Otto Selz

Otto Selz ( born February 14, 1881 in Munich, † August 27, 1943 in Auschwitz ) was a German philosopher and psychologist.

Life

Selz studied law 1899-1907, besides also psychology and philosophy in Berlin and Munich. He received his PhD in 1909 in psychology with Theodor Lipps in Munich and completed his habilitation in 1912 in Bonn with Oswald Külpe. 1912-1921 he was interrupted by his military service, lecturer in philosophy and psychology in Bonn and was there in 1921 as an associate professor of legal philosophy. In 1923 he became professor of philosophy, psychology and education at the Graduate School of Mannheim. From 1929 to 1930 he was standing in front of the university rector. Selz was moved into early retirement on April 4, 1933 because of his Jewish ancestry with the Law for the Restoration of the Professional Civil Service. In 1938 he was deported to Dachau concentration camp for five weeks and then emigrated in 1939 to Amsterdam, where he conducted research on and taught. 1943 Selz was arrested and taken to the Westerbork transit camp. From there he was taken on 24 August 1943 in a transport train to Auschwitz where he was murdered on August 27, 1943.

The city of Mannheim in 1996 named a street in the castle university after him. In July 2011, a stumbling stone was laid at his last place of residence and place of work in Mannheim.
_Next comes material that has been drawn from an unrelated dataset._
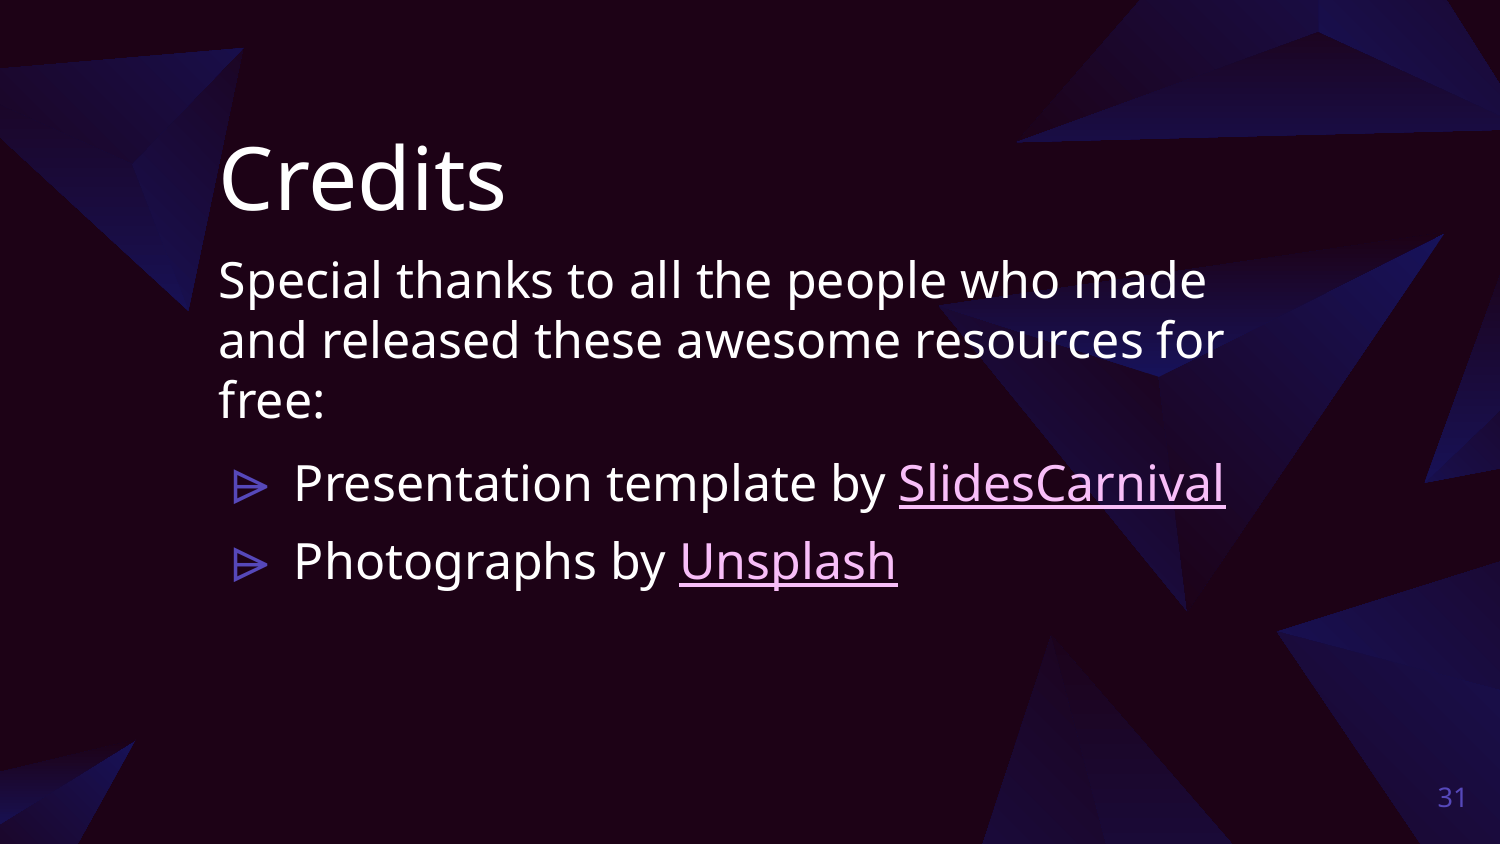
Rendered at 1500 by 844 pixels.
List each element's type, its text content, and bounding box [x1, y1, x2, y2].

slide_number 31 [1402, 766, 1469, 832]
title Credits [218, 132, 1282, 230]
list Special thanks to all the people who made and released these awesome resources for free: Presentation template by SlidesCarnival Photographs by Unsplash [218, 248, 1282, 714]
To mark the 70th anniversary of the death the Otto Selz Institute for Applied Psychology published the University of Mannheim ( OSI) with support from the Mannheim University Library parts of the estate as digitized.

Psychology of thinking

Selz was particularly known for research in the field of the psychology of thinking. His works are related to the Würzburg School. He developed methods for the analysis of thought processes and tried the different cognitive services - from reproductive to productive thought processes - into a theory.

The Würzburg had indeed refuted the associationism, but without being able to establish a theory. Selz developed a complete non- associationist thinking theory, presented the schemes of cognition and problem solving at the center. Thinking sees Selz as a continuum of reproductive and productive intellectual operations. Know as a more or less complete structure ("knowledge complex"). The problem he took on as incomplete knowledge structure whose vacancies ( blank certificate ) is supplemented by deterministic means of abstraction. Together with his conception of the overall task as a schematic anticipation of a target of consciousness so that he takes the concept of the problem space, the means-ends analysis and the basic structure of production systems in advance.

His works were first hardly been received, apply today but as an important precursor of cognitive science.

In addition to theoretical work, his interest also questions of applied psychology. In Mannheim he dealt with the problems of education in school and work and the selection courses.

He tried a synthetic wholeness psychology ' post, which sought to distinguish themselves radically from the Second Leipzig School by Felix Krueger and the Berlin School of Gestalt psychology. ( References to Alexius Meinong and Edmund Husserl )

The culture and music psychologist Julius Bahle is a student of Selz.